SHELBY, N.C. -- Employees of a rest home who discovered a 77-year-old resident outside, frozen to death, returned her body to bed and pretended to authorities that she had died there, Cleveland County Sheriff Dan Crawford says.
Ellie Lucinda Wall was found dead about 7 a.m. Sunday outside Whispering Pines Home, a 23-bed facility near Shelby with a history of state safety and health violations.
Though Ms. Wall already had died by the time rest home workers discovered her, clad only in undergarments, they told the physician who signed her death certificate that she had died inside of natural causes, Sheriff Crawford said. Dr. Robert Dorn of Lattimore signed the certificate. He couldn't be reached for comment yesterday.
"They brought her inside, cleaned her up and clothed her," Sheriff Crawford said. "They just said she died in her sleep in bed."
That's what Ms. Wall's sister, Viola Philbeck, of Shelby, said Whispering Pines co-owner Blanche Yelton told her when she called Sunday morning to notify her of the death.
"They tried to cover up, I think," Ms. Philbeck said. "It's just a horrible thing. They just called and said Ellie passed away. They didn't go into no details or nothing."
Whispering Pines owners Blanche and Leonard Yelton did not return telephone calls yesterday.
"Anything you want, you'll have to get from the Cleveland County Sheriff's Department," said a man who identified himself only as a manager at the home.
Sheriff Crawford said the circumstances of Ms. Wall's death would have remained a secret if not for an anonymous telephone tip to his department Sunday night.
The investigators then ordered an autopsy, Sheriff Crawford said. Yesterday, the North Carolina Medical Examiners Office found that she had died of exposure.
"It was way below 20 degrees that night," Sheriff Crawford said. "She was out there from sometime after 9 o'clock Saturday night until somebody found her at 7 a.m." Sunday. The home is in a residential area off N.C. 150.
The sheriff said anyone involved could face criminal neglect charges, possibly manslaughter, if evidence emerges that their inaction somehow brought about Ms. Wall's death. A retired grape packer who spent most her life in California, Ms. Wall moved into Whispering Pines seven or eight years ago because of failing eyesight and other health problems, Ms. Philbeck said.
Ms. Philbeck said her sister was able to move about her room, but couldn't see well enough to feed herself.
Sheriff Crawford said that Ms. Wall and other residents were supposed to remain inside after 9 p.m. and that alarms on the door should have sounded when any resident ventured outside.
"For whatever reason, they didn't hear the buzzer," he said.
The sheriff said his investigators haven't determined whether the alarm was faulty or whether the staffing at the rest home was insufficient.
Those questions, he said, will be settled by inspectors for state and county social service agencies who have begun looking into Ms.

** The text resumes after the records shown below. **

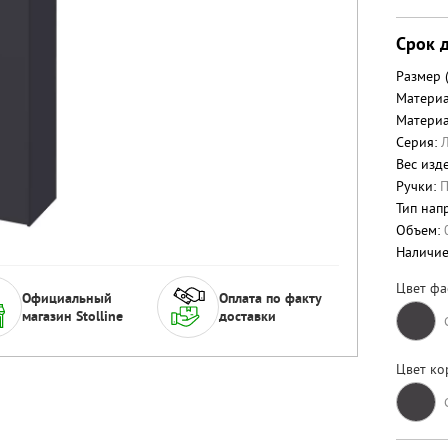
Срок д
Размер 
Материа
Материа
Серия:
Вес изде
Ручки:
П
Тип нап
Объем:
Наличи
Цвет фа
Официальный
Оплата по факту
магазин Stolline
доставки
Цвет ко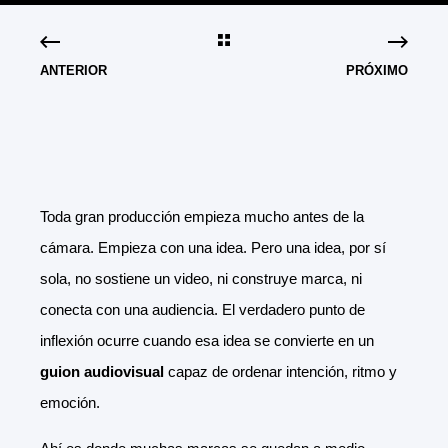
ANTERIOR
PRÓXIMO
Toda gran producción empieza mucho antes de la
cámara. Empieza con una idea. Pero una idea, por sí
sola, no sostiene un video, ni construye marca, ni
conecta con una audiencia. El verdadero punto de
inflexión ocurre cuando esa idea se convierte en un
guion audiovisual
capaz de ordenar intención, ritmo y
emoción.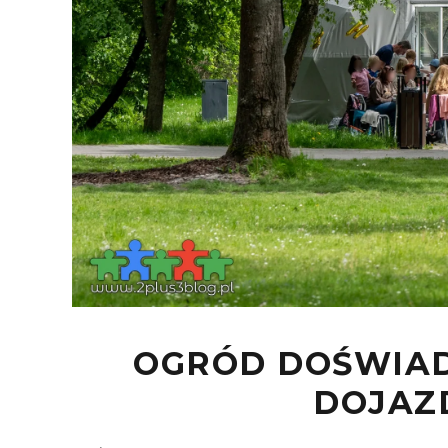
OGRÓD DOŚWIAD
DOJAZD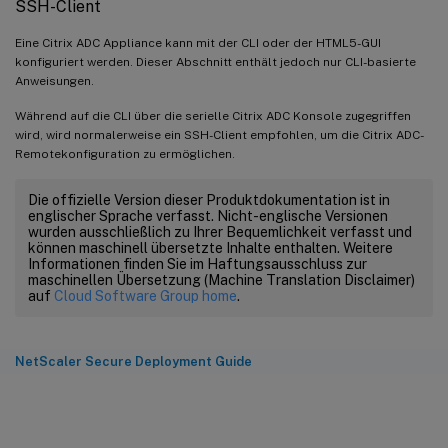
SSH-Client
Eine Citrix ADC Appliance kann mit der CLI oder der HTML5-GUI
konfiguriert werden. Dieser Abschnitt enthält jedoch nur CLI-basierte
Anweisungen.
Während auf die CLI über die serielle Citrix ADC Konsole zugegriffen
wird, wird normalerweise ein SSH-Client empfohlen, um die Citrix ADC-
Remotekonfiguration zu ermöglichen.
Die offizielle Version dieser Produktdokumentation ist in
englischer Sprache verfasst. Nicht-englische Versionen
wurden ausschließlich zu Ihrer Bequemlichkeit verfasst und
können maschinell übersetzte Inhalte enthalten. Weitere
Informationen finden Sie im Haftungsausschluss zur
maschinellen Übersetzung (Machine Translation Disclaimer)
auf
Cloud Software Group home
.
NetScaler Secure Deployment Guide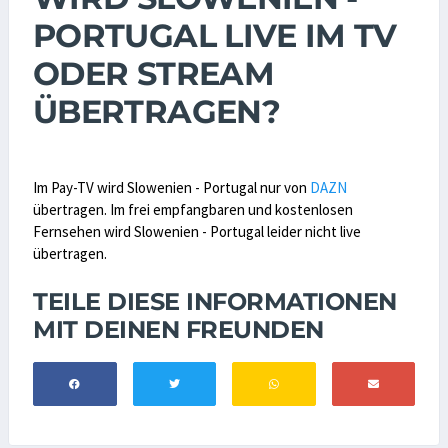
PORTUGAL LIVE IM TV
ODER STREAM
ÜBERTRAGEN?
Im Pay-TV wird Slowenien - Portugal nur von
DAZN
übertragen. Im frei empfangbaren und kostenlosen
Fernsehen wird Slowenien - Portugal leider nicht live
übertragen.
TEILE DIESE INFORMATIONEN
MIT DEINEN FREUNDEN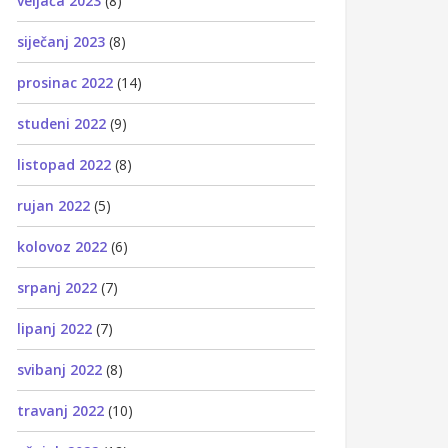
veljača 2023
(8)
siječanj 2023
(8)
prosinac 2022
(14)
studeni 2022
(9)
listopad 2022
(8)
rujan 2022
(5)
kolovoz 2022
(6)
srpanj 2022
(7)
lipanj 2022
(7)
svibanj 2022
(8)
travanj 2022
(10)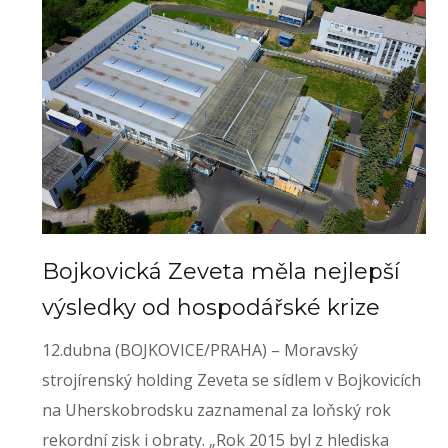
Bojkovická Zeveta měla nejlepší
výsledky od hospodářské krize
12.dubna (BOJKOVICE/PRAHA) – Moravský
strojírenský holding Zeveta se sídlem v Bojkovicích
na Uherskobrodsku zaznamenal za loňský rok
rekordní zisk i obraty. „Rok 2015 byl z hlediska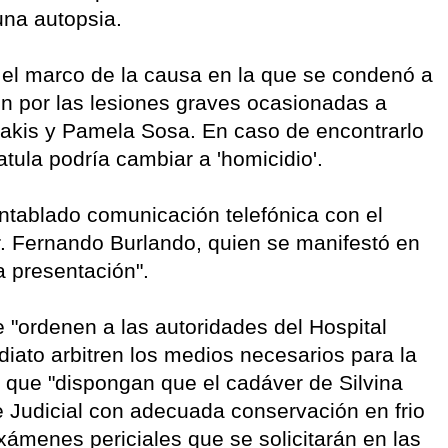
una autopsia.
n el marco de la causa en la que se condenó a
ón por las lesiones graves ocasionadas a
litakis y Pamela Sosa. En caso de encontrarlo
atula podría cambiar a 'homicidio'.
ntablado comunicación telefónica con el
Dr. Fernando Burlando, quien se manifestó en
a presentación".
ue "ordenen a las autoridades del Hospital
iato arbitren los medios necesarios para la
 que "dispongan que el cadáver de Silvina
 Judicial con adecuada conservación en frio
xámenes periciales que se solicitarán en las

Wall's death.
Whispering Pines lost state permission to admit new residents for two months in 1992 and has been penalized four other times for improper patient care, said Lynda McDaniel, North Carolina Division of Facility Services deputy director.
The home was cited in August 1992 for restraining a patient too tightly in bed with "a hard knot" and not adequately providing staff to care for that patient, Ms. McDaniel said.
The state fined Whispering Pines $250, saying that error created "a substantial risk of death or serious bodily injury," Ms. McDaniel said.
Other violations were reported that same month after Whispering Pines admitted a resident needing more care than it was licensed to provide and for improper management of drugs.
In 1994, the home received a $250 fine for not following a doctor's orders to administer oxygen to a patient.